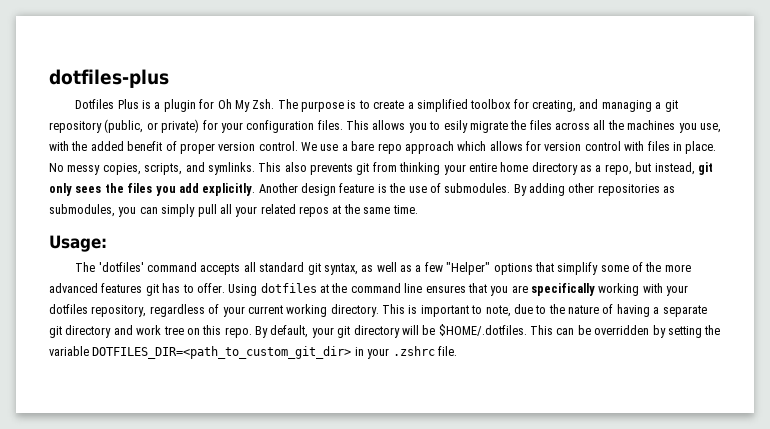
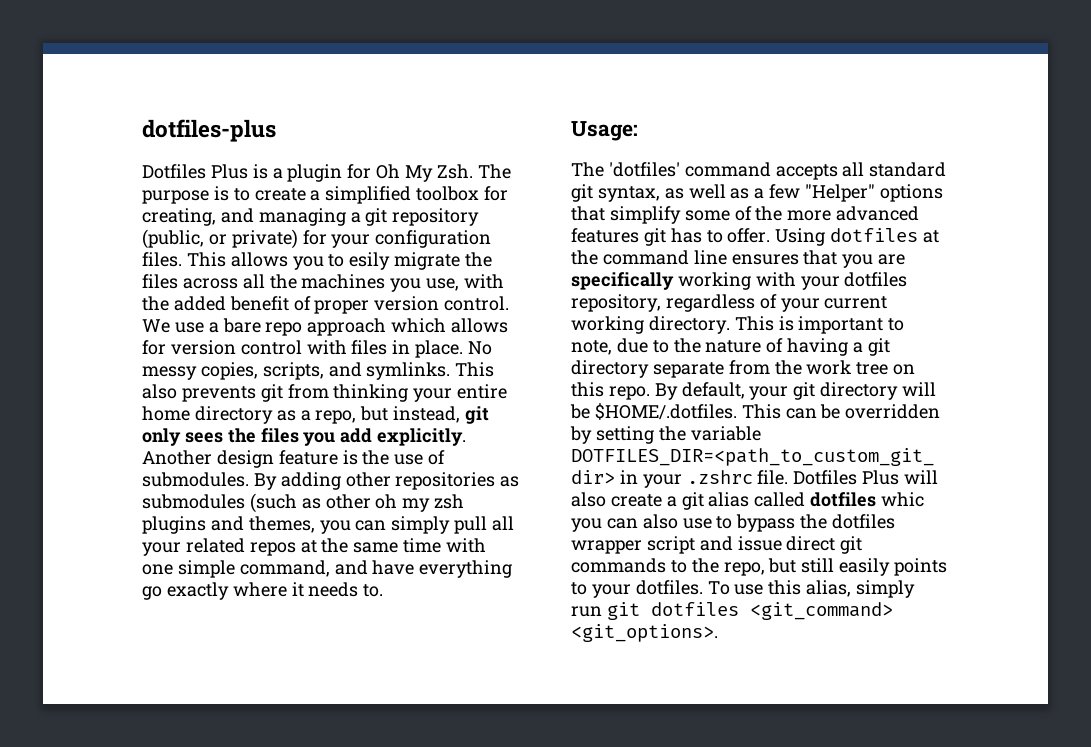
[49,204,115,217] submodules, -> [142,493,465,513] [142,516,315,534] submodules (such as other oh my zsh plugins and themes,
[392,205,418,214] time. -> [403,538,487,553] [142,560,513,578] [142,582,384,600] time with one simple command, and have everything go exactly where it needs to.
[662,305,707,317] [49,325,133,338] separate git directory and -> [867,338,890,356] [571,360,802,378] git directory separate from the
(457, 351) none -> [793,470,939,485] [571,492,925,510] [571,514,896,532] [571,536,863,554] [571,558,948,576] [571,580,916,598] [571,602,893,620] [571,624,718,642] Dotfiles Plus will also create a git alias called dotfiles whic you can also use to bypass the dotfiles wrapper script and issue direct git commands to the repo, but still easily points to your dotfiles. To use this alias, simply run git dotfiles <git_command> <git_options>.

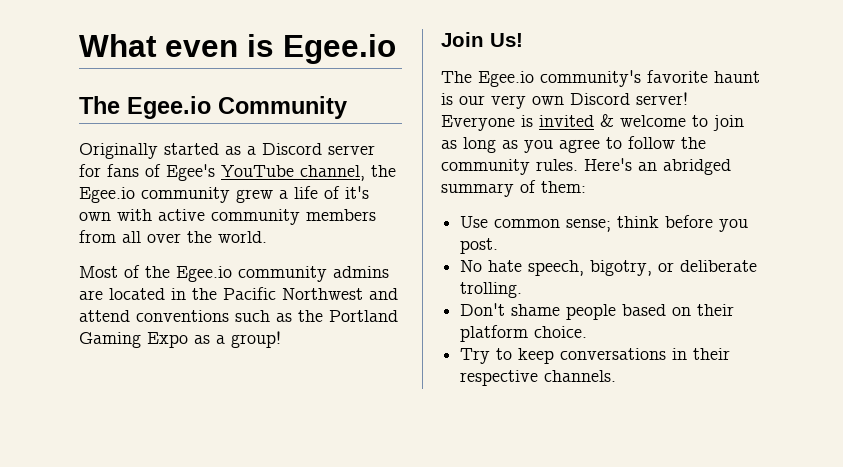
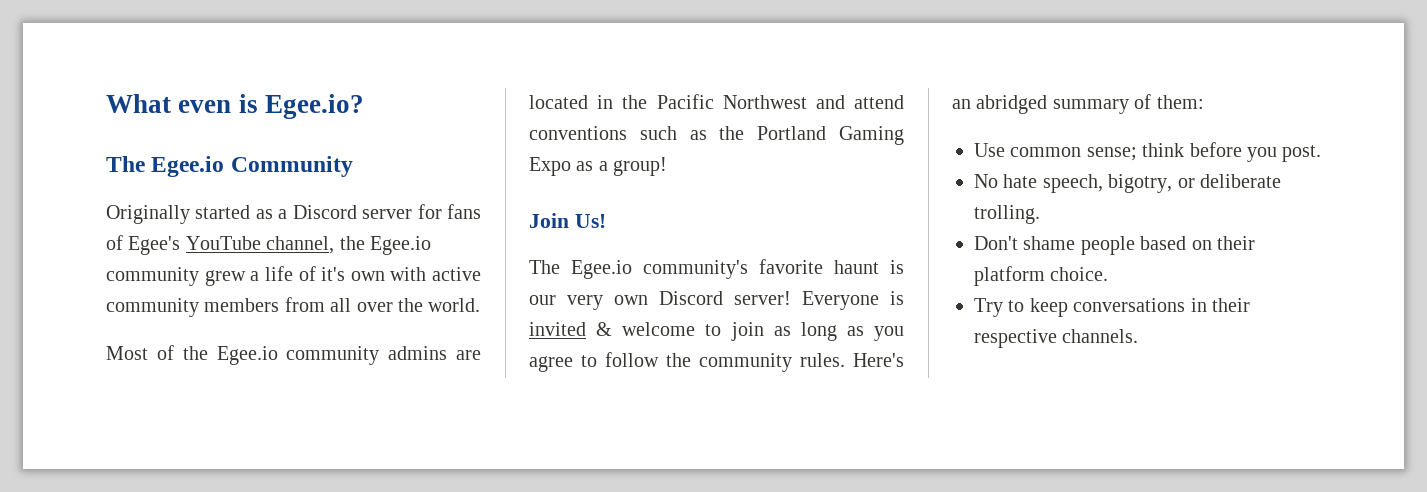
[283,34,396,64] Egee.io -> [264,94,364,119] Egee.io?

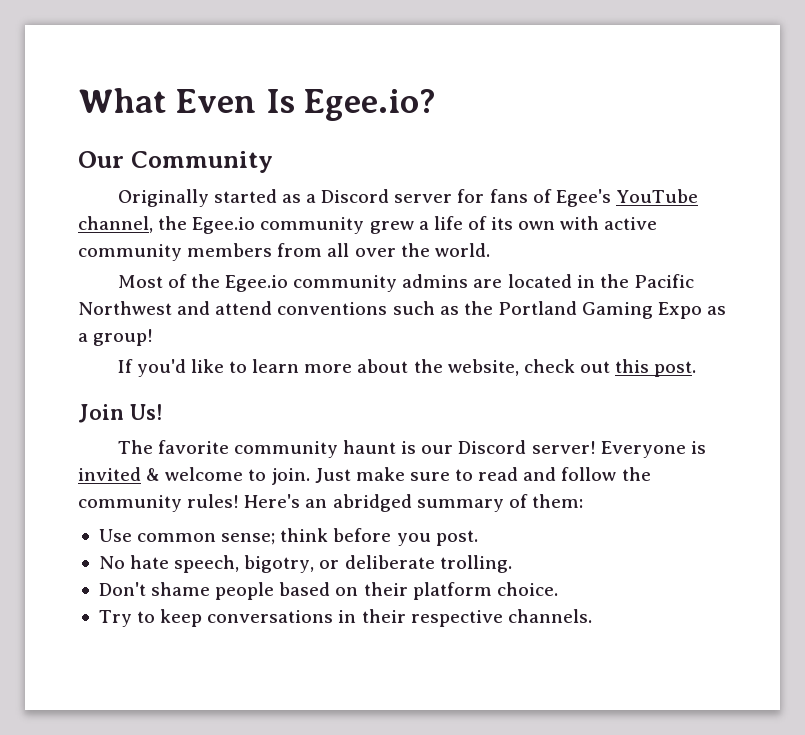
[178,94,258,113] even is -> [176,89,295,113] Even Is
[106,156,225,177] The Egee.io -> [78,151,124,168] Our
[321,267,346,281] it's -> [491,217,514,230] its
(668, 166) none -> [117,359,697,377] // If you'd like to learn more about the website, check out this post.
[571,259,823,279] Egee.io community's favorite -> [157,440,338,458] favorite community
[567,295,648,310] very own -> (454, 449) none
[730,322,904,341] [529,355,597,372] join as long as you agree to -> [271,467,557,485] join. Just make sure to read and
[800,353,845,367] rules. -> [187,494,240,508] rules!

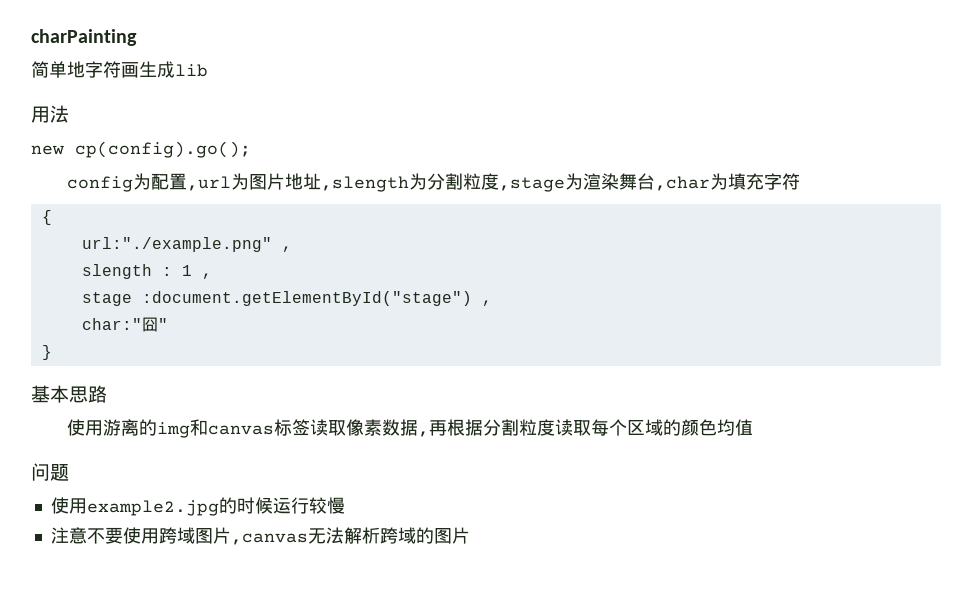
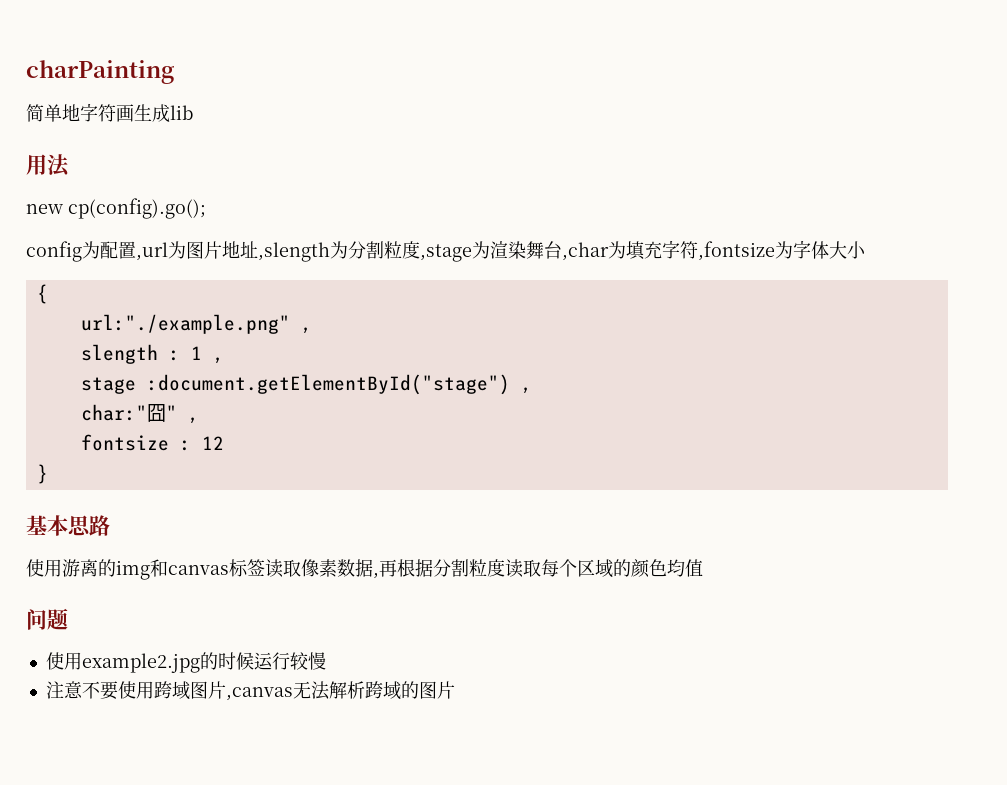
(801, 181) none -> [698,240,866,261] ,fontsize为字体大小
(168, 324) none -> [187,417,199,424] [80,434,224,451] , // fontsize : 12

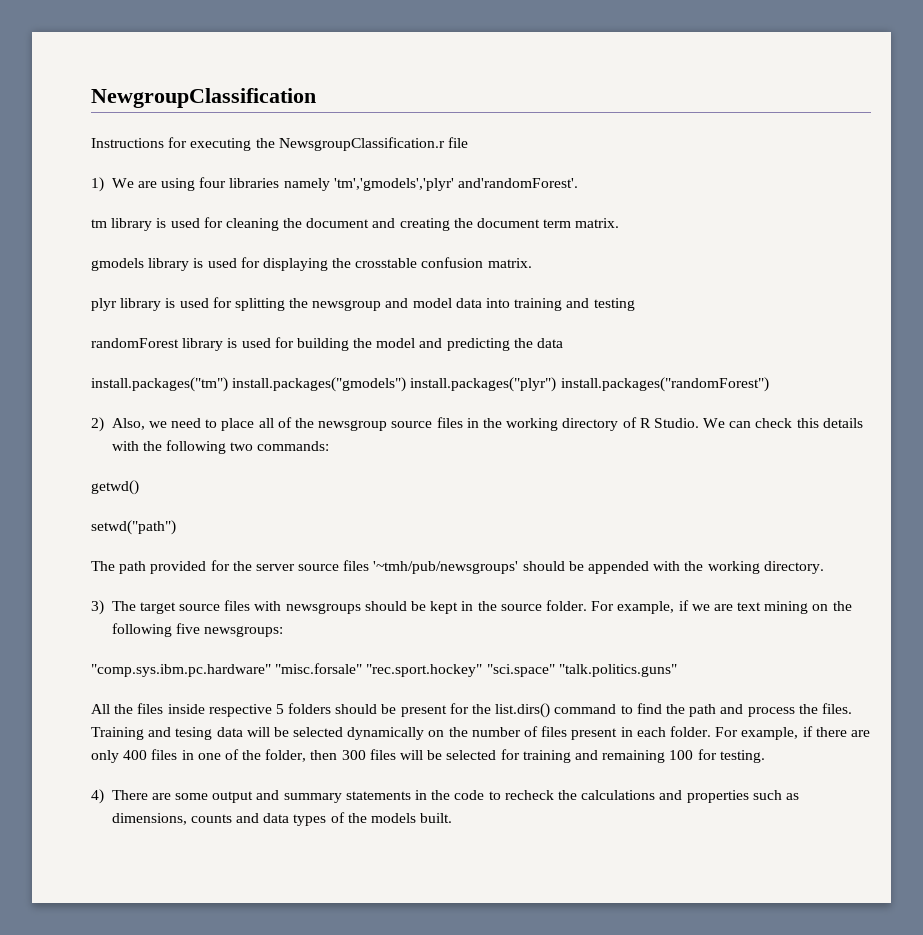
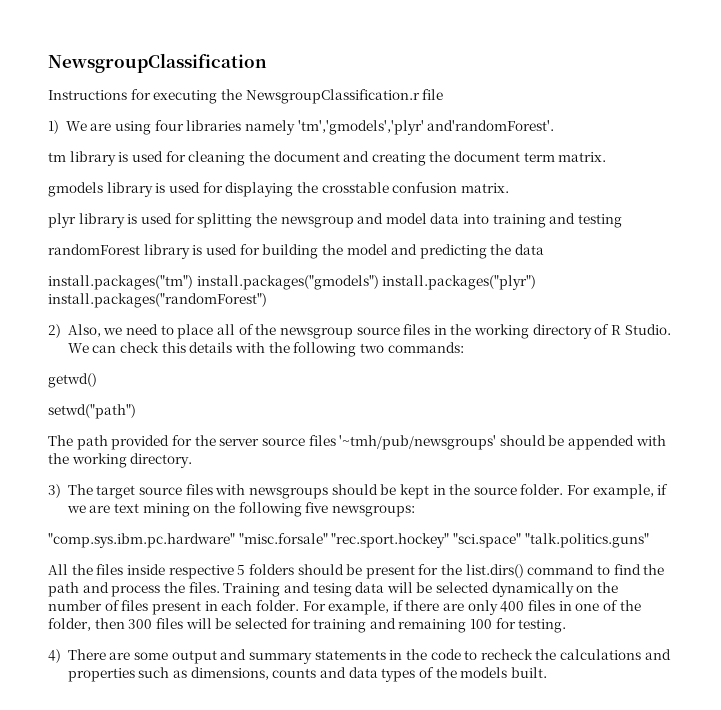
[91,88,316,108] NewgroupClassification -> [48,53,267,73] NewsgroupClassification

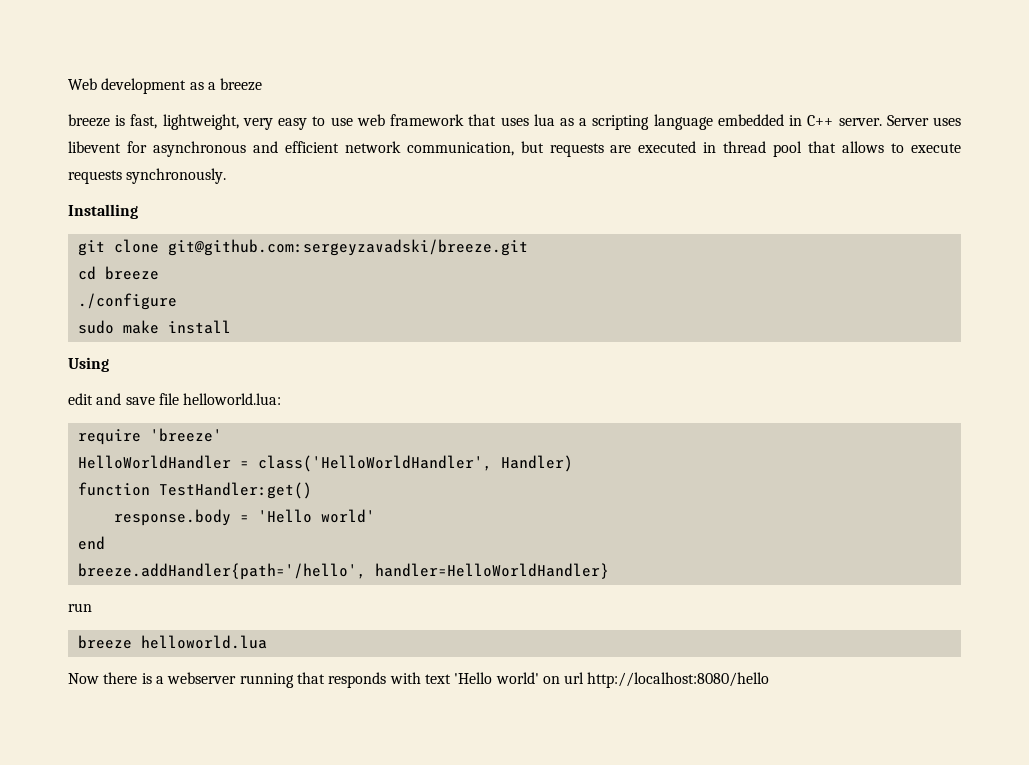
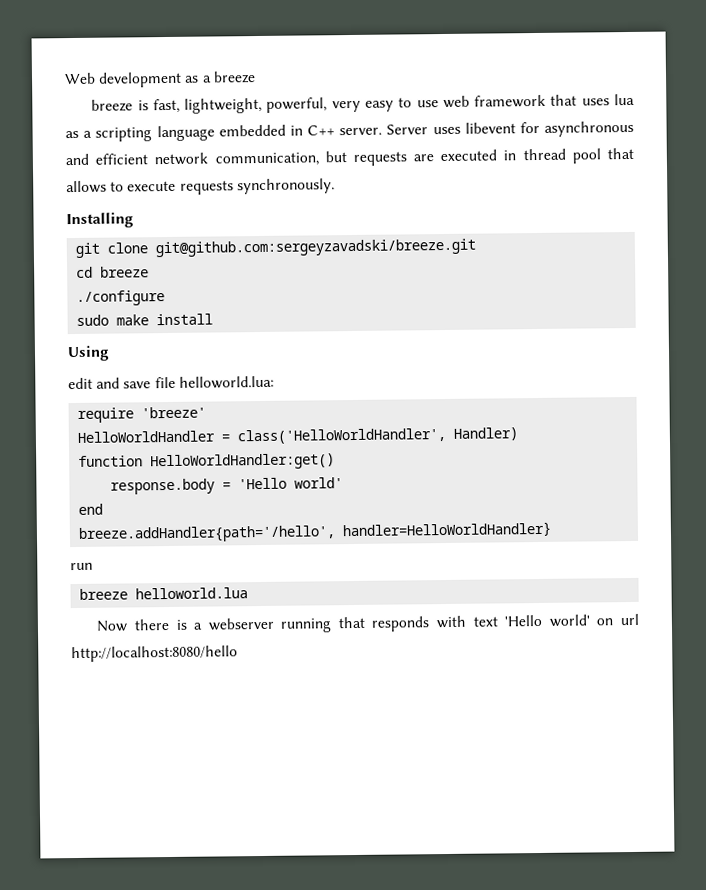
(239, 122) none -> [266,97,328,113] powerful,
[158,482,312,499] TestHandler:get() -> [150,453,336,471] HelloWorldHandler:get()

────────────────

Work task: Each record above should be restated word for word. The pictures should not appear.

Solution for this problem:
[49,204,115,217] submodules, -> [142,493,465,513] [142,516,315,534] submodules (such as other oh my zsh plugins and themes,
[392,205,418,214] time. -> [403,538,487,553] [142,560,513,578] [142,582,384,600] time with one simple command, and have everything go exactly where it needs to.
[662,305,707,317] [49,325,133,338] separate git directory and -> [867,338,890,356] [571,360,802,378] git directory separate from the
(457, 351) none -> [793,470,939,485] [571,492,925,510] [571,514,896,532] [571,536,863,554] [571,558,948,576] [571,580,916,598] [571,602,893,620] [571,624,718,642] Dotfiles Plus will also create a git alias called dotfiles whic you can also use to bypass the dotfiles wrapper script and issue direct git commands to the repo, but still easily points to your dotfiles. To use this alias, simply run git dotfiles <git_command> <git_options>.

[283,34,396,64] Egee.io -> [264,94,364,119] Egee.io?

[178,94,258,113] even is -> [176,89,295,113] Even Is
[106,156,225,177] The Egee.io -> [78,151,124,168] Our
[321,267,346,281] it's -> [491,217,514,230] its
(668, 166) none -> [117,359,697,377] // If you'd like to learn more about the website, check out this post.
[571,259,823,279] Egee.io community's favorite -> [157,440,338,458] favorite community
[567,295,648,310] very own -> (454, 449) none
[730,322,904,341] [529,355,597,372] join as long as you agree to -> [271,467,557,485] join. Just make sure to read and
[800,353,845,367] rules. -> [187,494,240,508] rules!

(801, 181) none -> [698,240,866,261] ,fontsize为字体大小
(168, 324) none -> [187,417,199,424] [80,434,224,451] , // fontsize : 12

[91,88,316,108] NewgroupClassification -> [48,53,267,73] NewsgroupClassification

(239, 122) none -> [266,97,328,113] powerful,
[158,482,312,499] TestHandler:get() -> [150,453,336,471] HelloWorldHandler:get()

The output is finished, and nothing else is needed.